The Philadelphia 76ers beat up on the Brooklyn Nets last night in what could be a preview of the Eastern Conference Finals. We didn't learn much from it, though, because James Harden, Kevin Durant, LaMarcus Aldridge and Blake Griffin did not participate for one reason or another. A depleted opposing roster was of course not reason enough for the Sixers crowd to contextualize their accomplishment and they were feeling predictably emboldened in the game's final seconds.
Chants of "KD Sucks" rained down as Joel Embiid salted things away from the free-throw line with a minute to play. Durant, wearing comfortable clothes and simply watching from afar like the rest of the ticket-holders, was confused by the turn of events.
Stepping into the deep recesses of the fanatical mind is always a scary endeavor and one knows that there wasn't a tremendous amount of consideration given before telling one of the most talented basketball players on the planet that he sucks even though he didn't play in the game, thus allowing his team the chance to overcome his supposed dead weight. But that doesn't make it any less stupid.
Because Durant does not suck. He has incredible talent and is a world-class Twitter poster. He is funny and real and flawed and weird in the way that all of us are to some extent. Inside that global superstar is a relatable and complex individual that is infinitely more interesting than the replacement player.
Durant was a different dude in Oklahoma City than he was in Oakland and a different dude in Brooklyn than he was out West. The one constant is his innate ability to kill the opposition on the court. Which is still there on full display when he is both healthy enough and scheduled to play as the SuperNets try to pace themselves to be in peak position for the playoffs.
In 20 games this season Durant is scoring 28.2 points per contest. It's his highest total since the MVP campaign of 2013-14. He's shooting .535 from the floor, just .002 behind his career-high and is enjoying a .448 proficiency from beyond the arc and an effective FG percentage of .606. He may not be out on the floor for half the games, but when he is, it's essentially curtains.

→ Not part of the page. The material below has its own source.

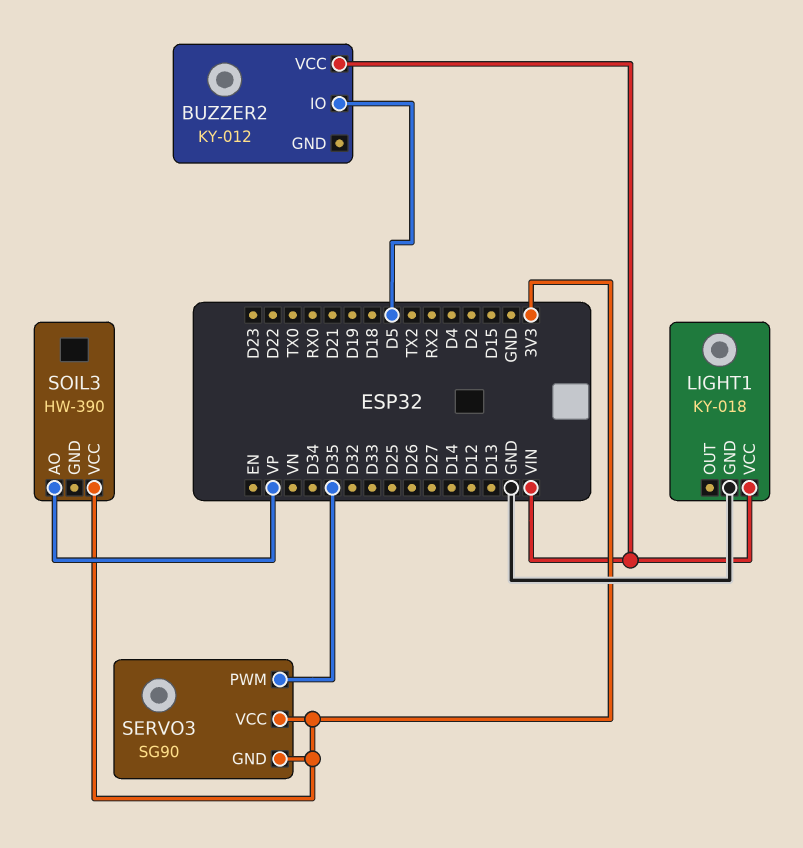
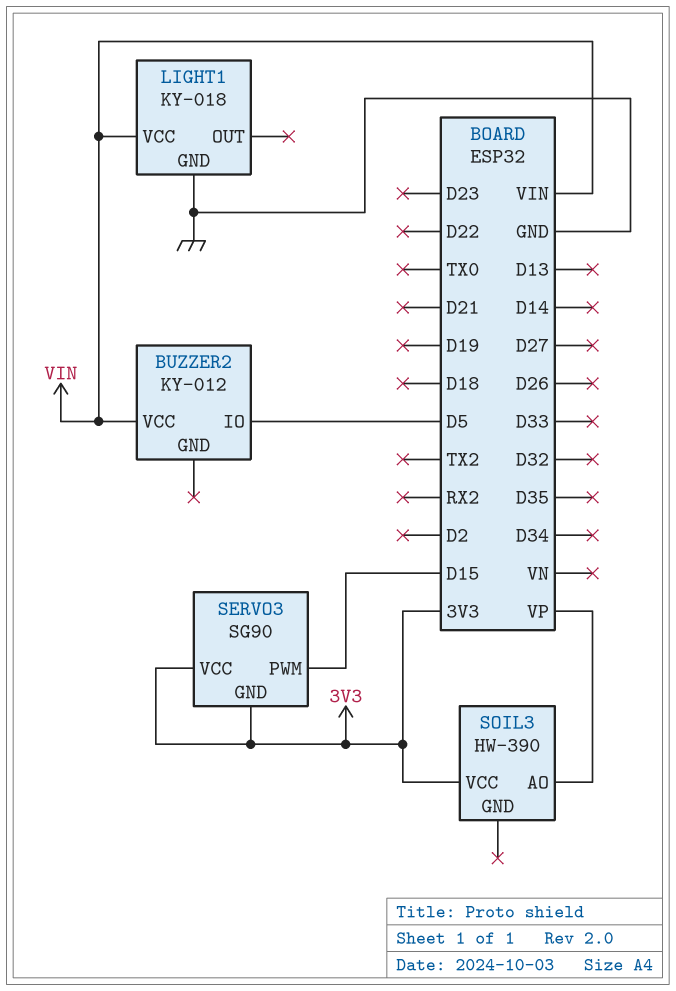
SERVO3 pin PWM: D35 -> D15

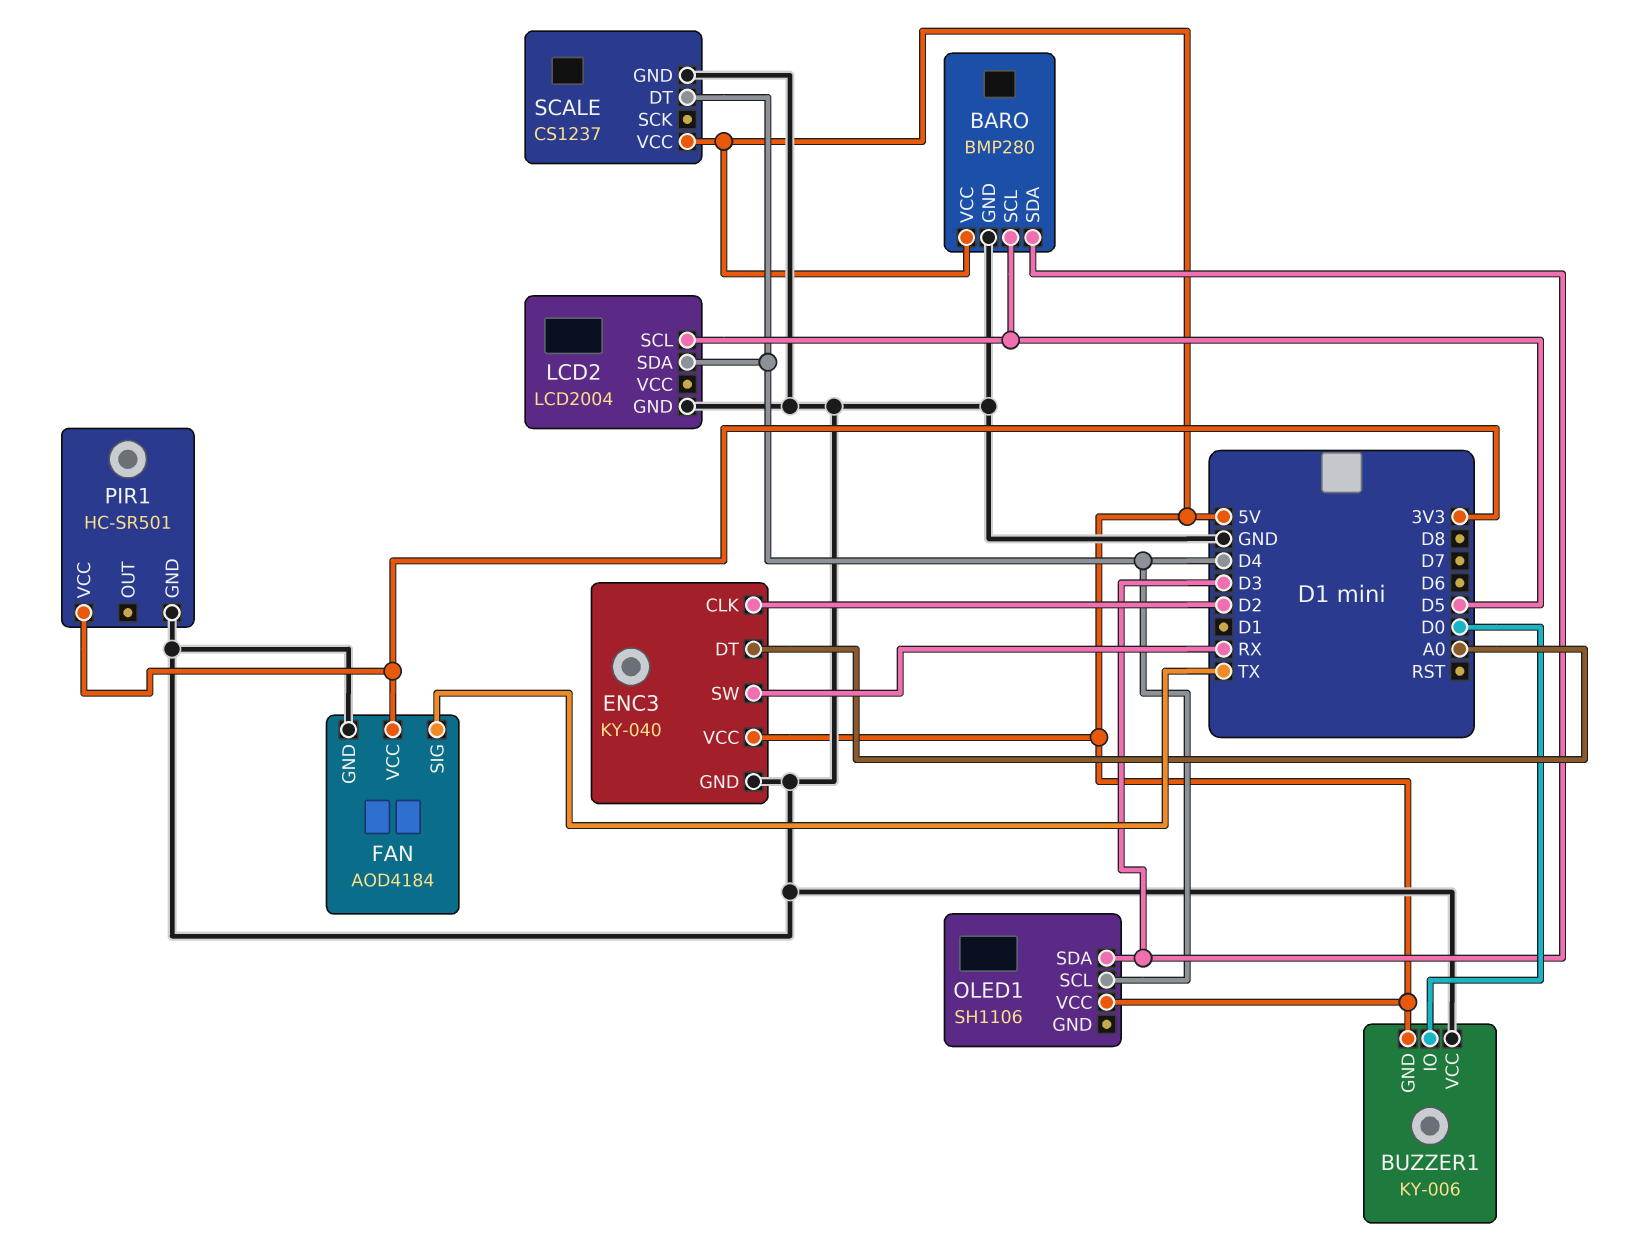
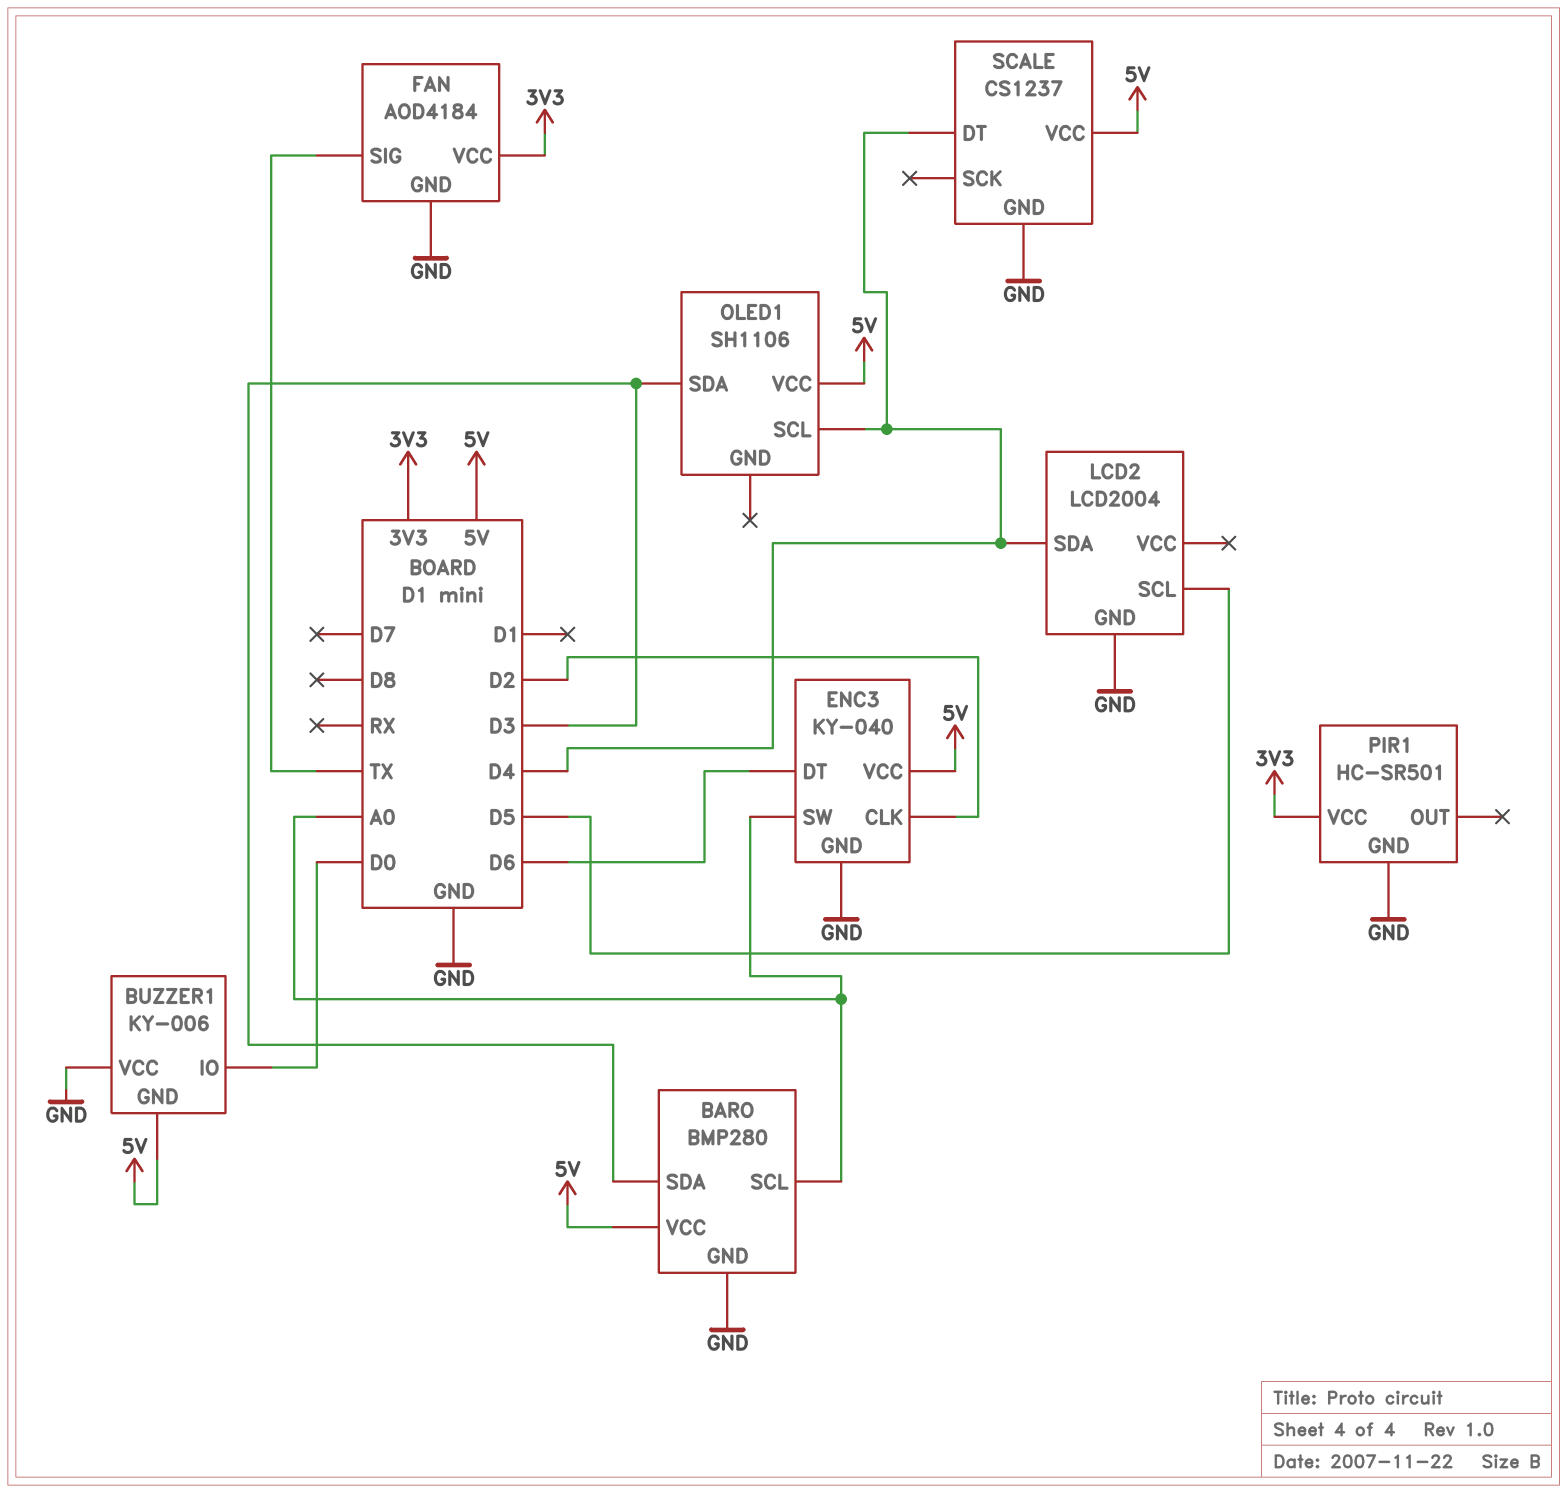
BARO pin SCL: D5 -> A0
ENC3 pin DT: A0 -> D6
ENC3 pin SW: RX -> A0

Philadelphia may finally break through their processed ceiling this year, what with Embiid playing some all-time great ball for a big man. But the hubris of that fanbase after doing absolutely nothing of note in the playoffs and coming up small time after time is pretty rich. One need not a crystal ball to see that this needless poking of the bear is going to look a bit silly if Durant comes back and mauls them in the postseason. That is, if the Sixers even advance deep enough to force such a matchup.